Max H. Bazerman and David R. Gergen, co-directors of the Center for Public Leadership, will lead the new combined effort. Current Hauser Center initiatives—such as research and programming for nonprofit leaders—will continue under the merger, and the Center for Public Leadership will also maintain its current leadership development programming. Christine W. Letts, a lecturer at the Kennedy School who is currently acting director of the Hauser Center, will serve as a senior adviser with a focus on integrating Hauser into the Center for Public Leadership.

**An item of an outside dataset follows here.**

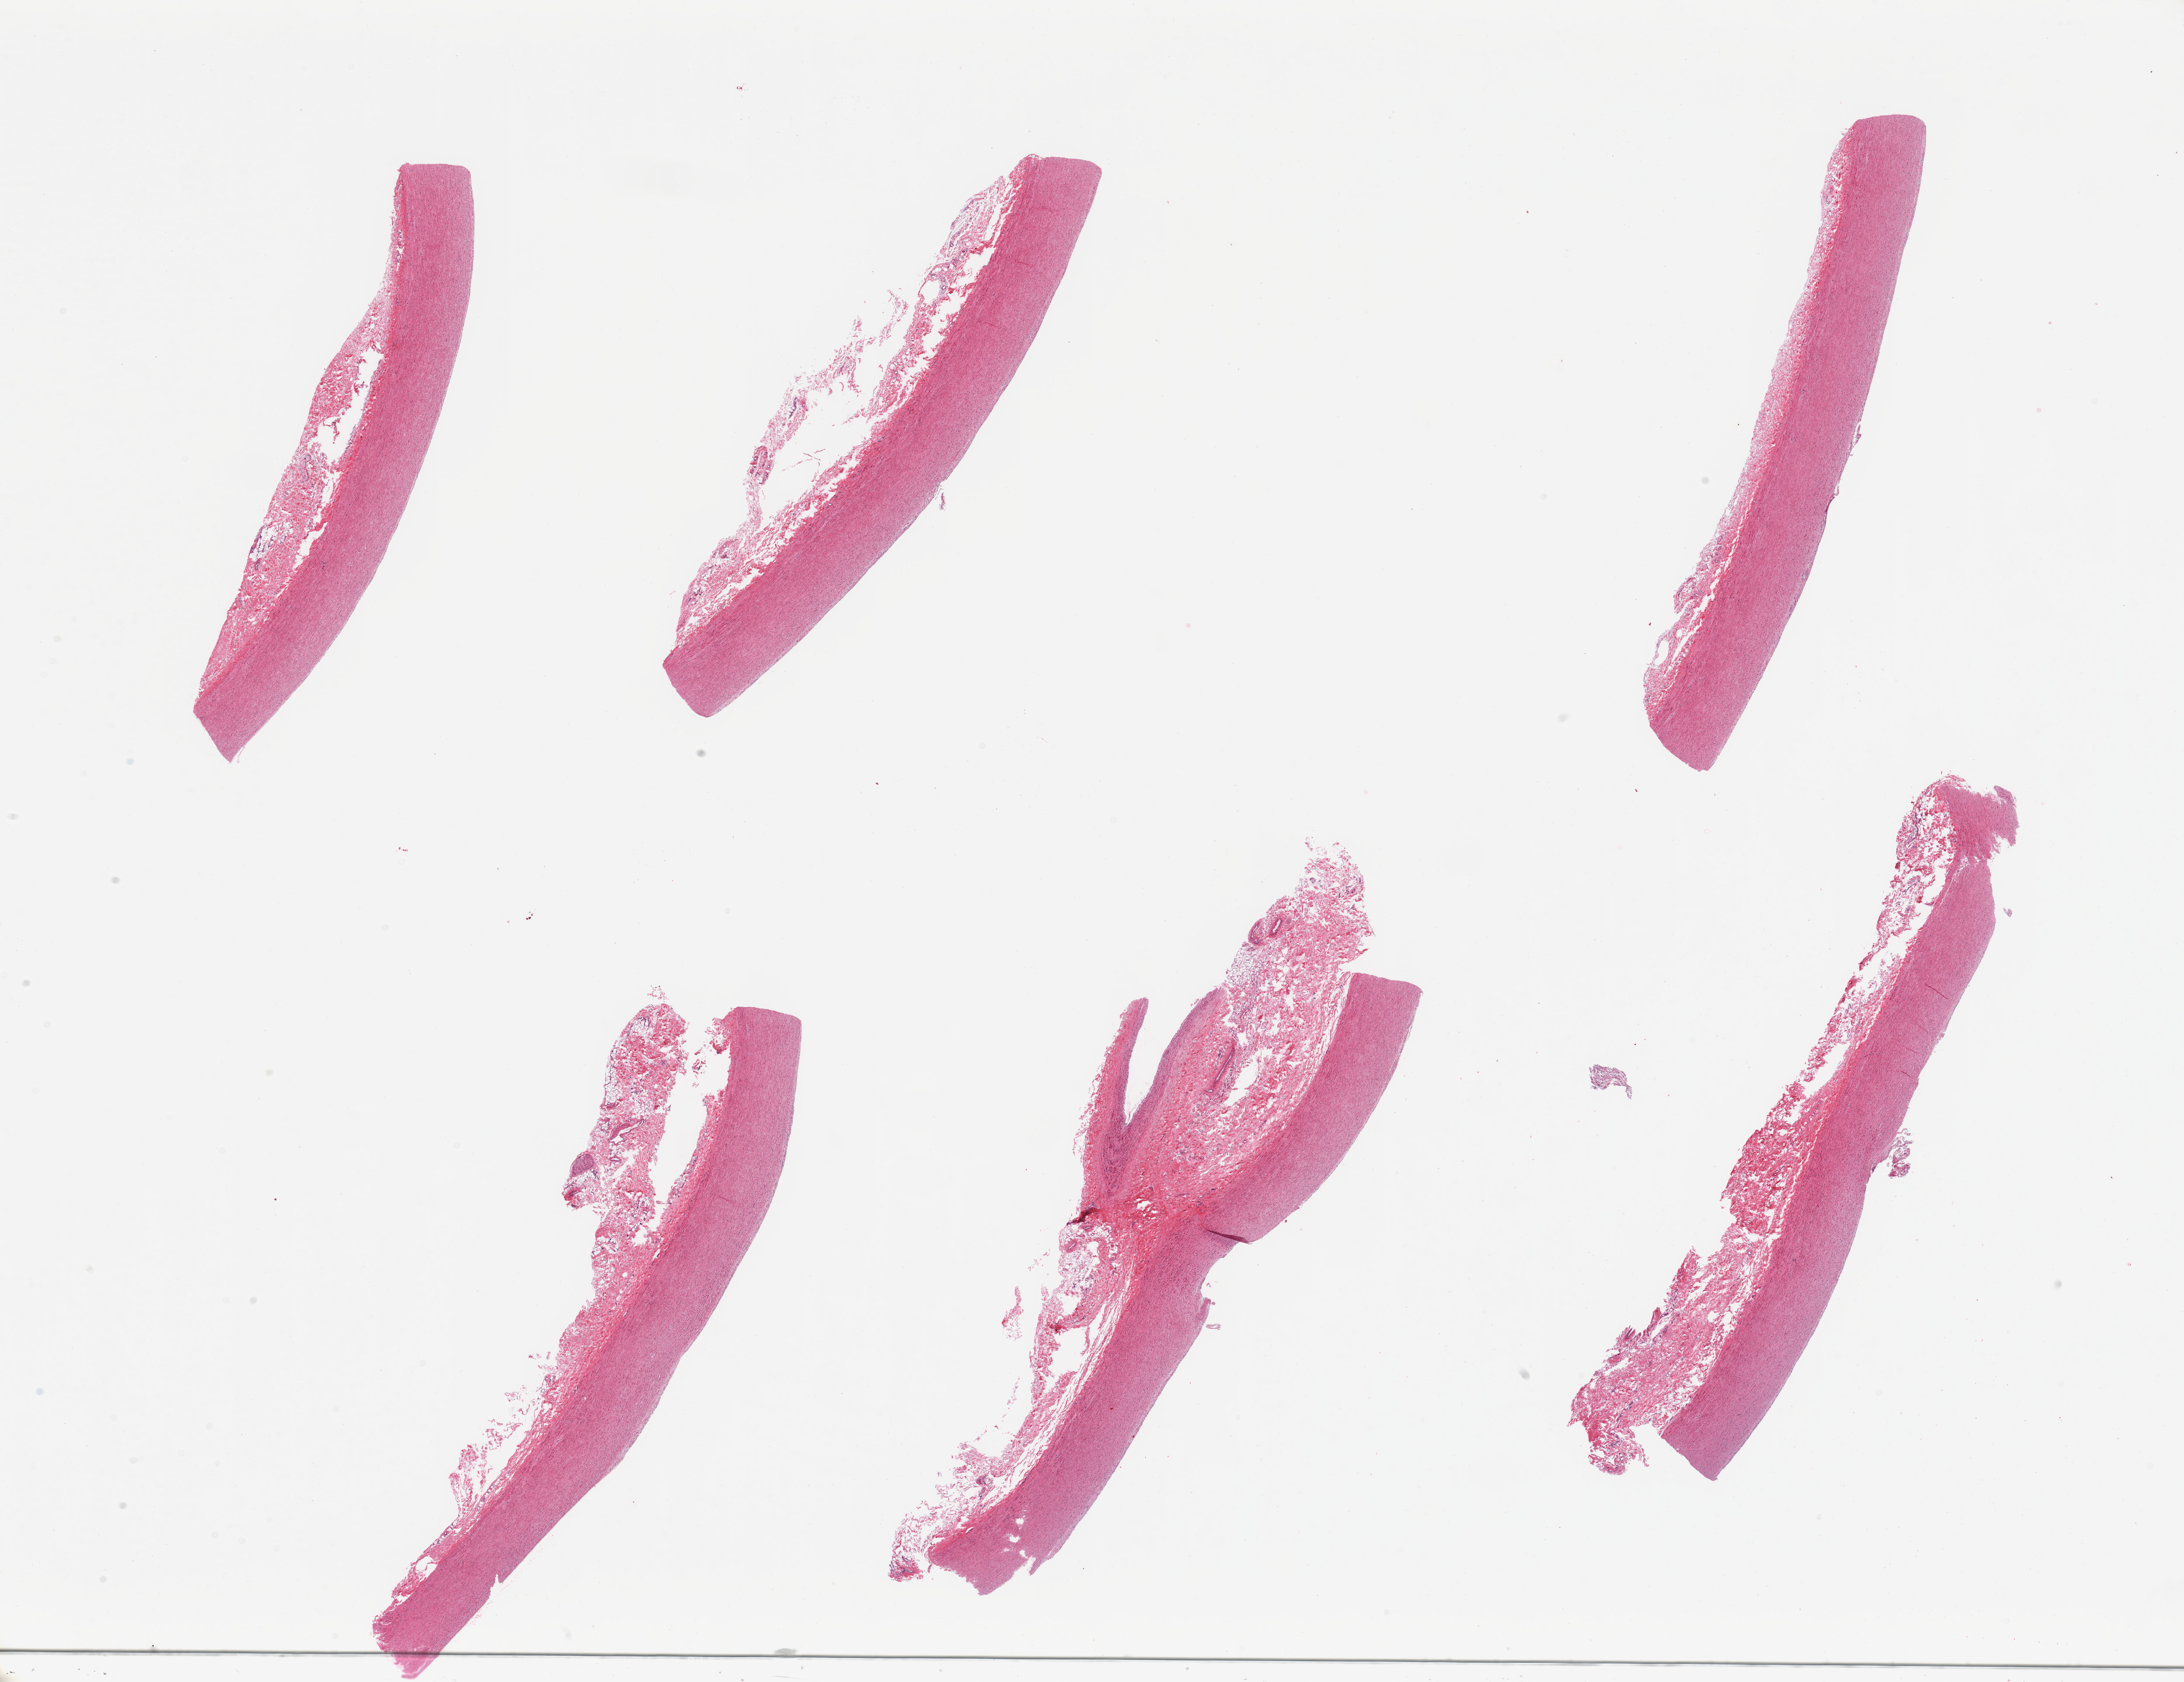
Digitized H&E-stained section, brightfield, a low-resolution overview of the entire scanned area, about 29.5 x 22.7 mm. PAXgene-fixed, paraffin-embedded tissue. Sampled site (target tissue): aorta. Donor tissue sample. Donor: female.
Review note (as recorded): 6 pieces, adherent serosa up to ~1.5mm.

In a phone interview, Gergen said the hope is that the merger “will advance the goals of not only the Kennedy School, but of the University itself,” calling the move “a very constructive marriage of strengths on the part of the two centers.” He noted that the merger will bring together the Hauser Center’s research tradition and the Center for Public Leadership’s focus on students.

Gergen added that, going forward, the expanded Center hopes to “engage more undergraduates” and would like to explore opportunities for students to participate in activities such as research to make the Center and the Kennedy School a welcome place for undergraduates.

Gergen said that the merger may face some logistical challenges. Because the two centers’ offices are housed in separate buildings at the Kennedy School, there are plans to bring faculty members together with a summer retreat for the two sets of staff members. A second retreat may be held in the fall.

"We're going to need to build personal ties to transcend the geographic separation," Gergen said.